WORK INSTRUCTION:
Beginning with the line containing "grey toy car" and ending at the last line of the records, transcribe each line exactly. Do not include pictures.

AVAILABLE RECORDS:
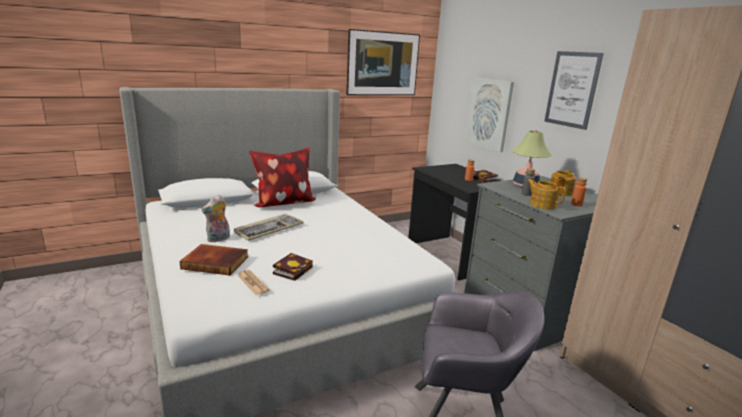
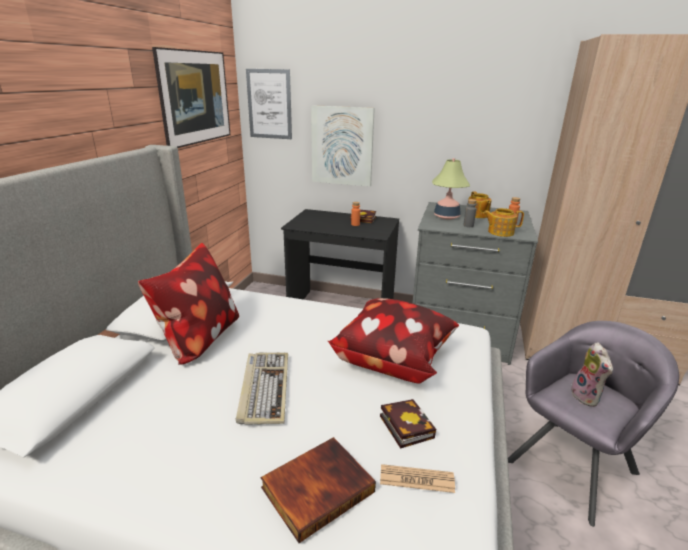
camera: 45 degrees left, 5 degrees up
plush toy [202,195,230,242] -> plush toy moved to [571,342,613,407]
picture [544,51,604,130] -> picture moved to [246,69,292,139]
none -> pillow [328,298,459,384]

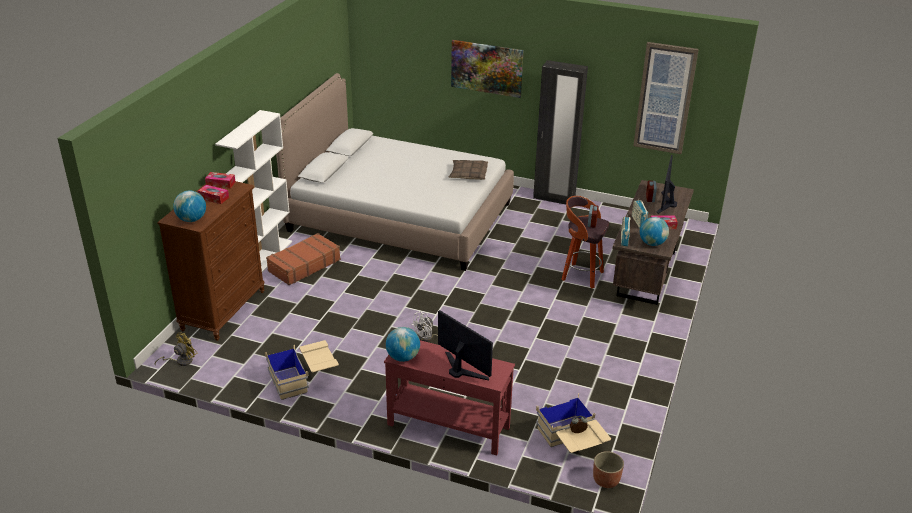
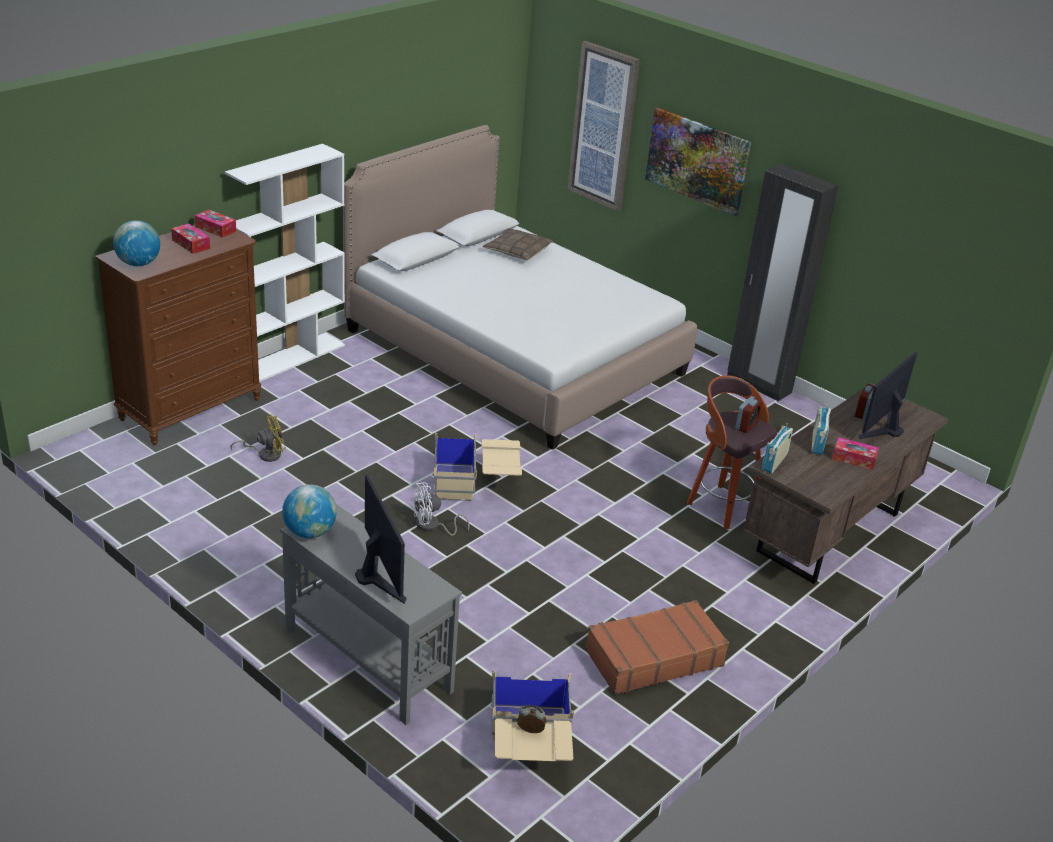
camera: 20 degrees right, 0 degrees up
yellow fan [155,332,197,366] -> yellow fan moved to [230,414,286,462]
beige storage box [265,340,339,400] -> beige storage box moved to [433,432,522,501]
brown suitcase [266,233,341,285] -> brown suitcase moved to [585,600,729,695]
red console table [384,340,515,455] -> grey console table [280,503,462,725]
pillow [449,160,488,180] -> pillow moved to [483,228,553,260]
planter [593,451,624,488] -> none
picture [633,42,699,154] -> picture moved to [567,41,640,212]
globe [640,217,669,246] -> none

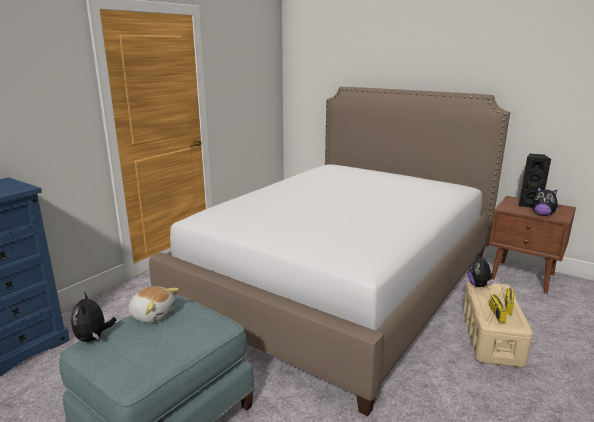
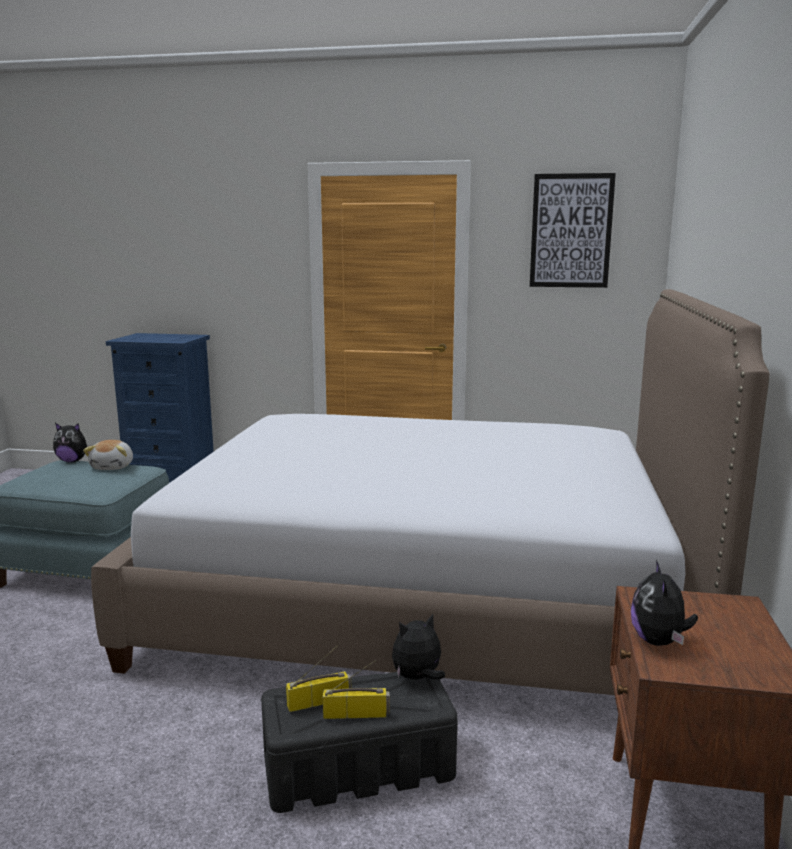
camera: 65 degrees right, 5 degrees down
plush toy [71,291,117,342] -> plush toy turned 135 degrees counterclockwise [53,423,93,462]
beige storage box [462,281,533,367] -> black storage box [261,672,458,813]
black speaker [519,154,552,208] -> none
none -> picture [530,173,616,288]

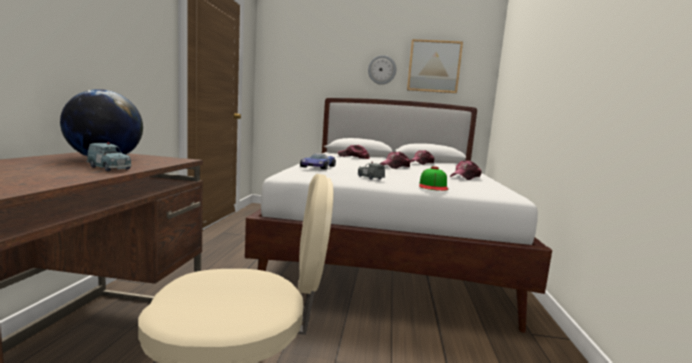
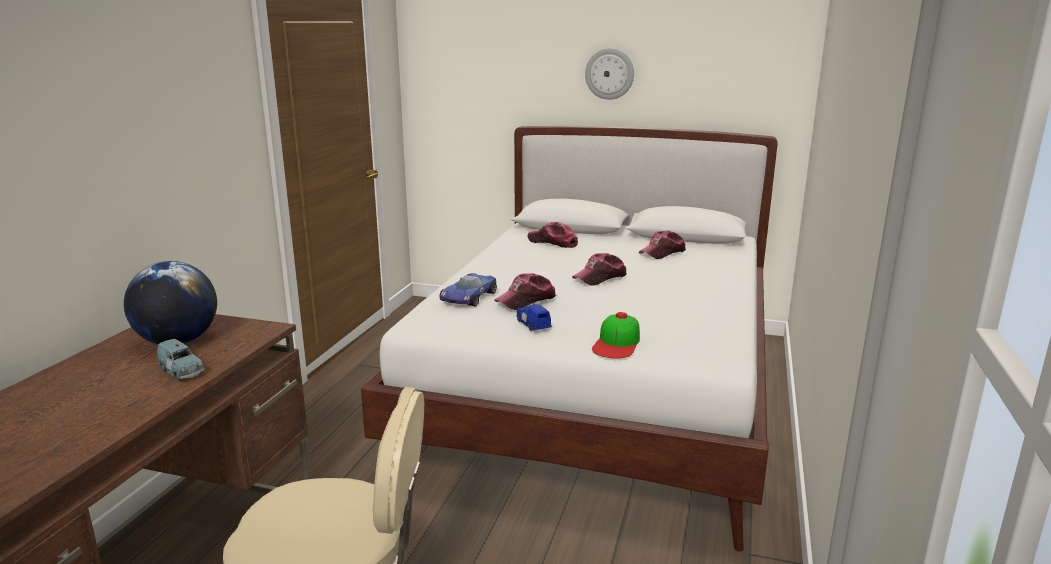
camera: 10 degrees right, 10 degrees up
grey toy car [358,162,385,180] -> blue toy car [516,303,552,331]
picture [407,39,463,93] -> none
cap [450,160,481,180] -> cap moved to [494,273,556,310]

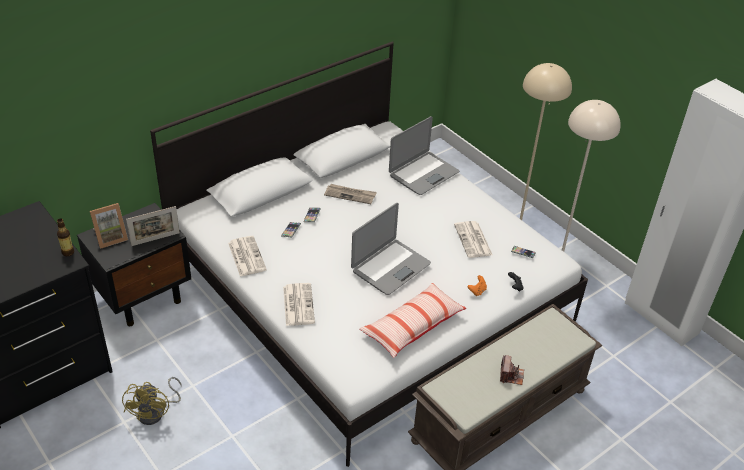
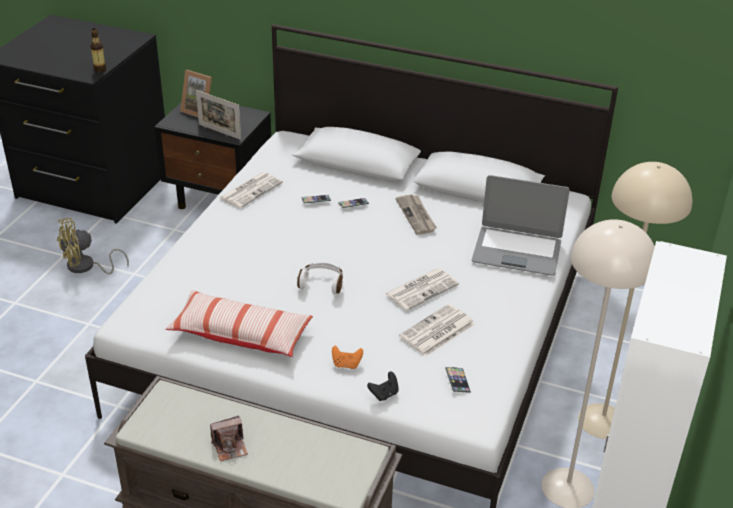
camera: 60 degrees right, 5 degrees down
newspaper [283,283,315,326] -> newspaper moved to [385,268,459,311]
laptop [351,203,431,295] -> white headphones [297,263,343,294]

RESULT OF THE EXERCISE:
grey toy car [358,162,385,180] -> blue toy car [516,303,552,331]
picture [407,39,463,93] -> none
cap [450,160,481,180] -> cap moved to [494,273,556,310]

camera: 60 degrees right, 5 degrees down
newspaper [283,283,315,326] -> newspaper moved to [385,268,459,311]
laptop [351,203,431,295] -> white headphones [297,263,343,294]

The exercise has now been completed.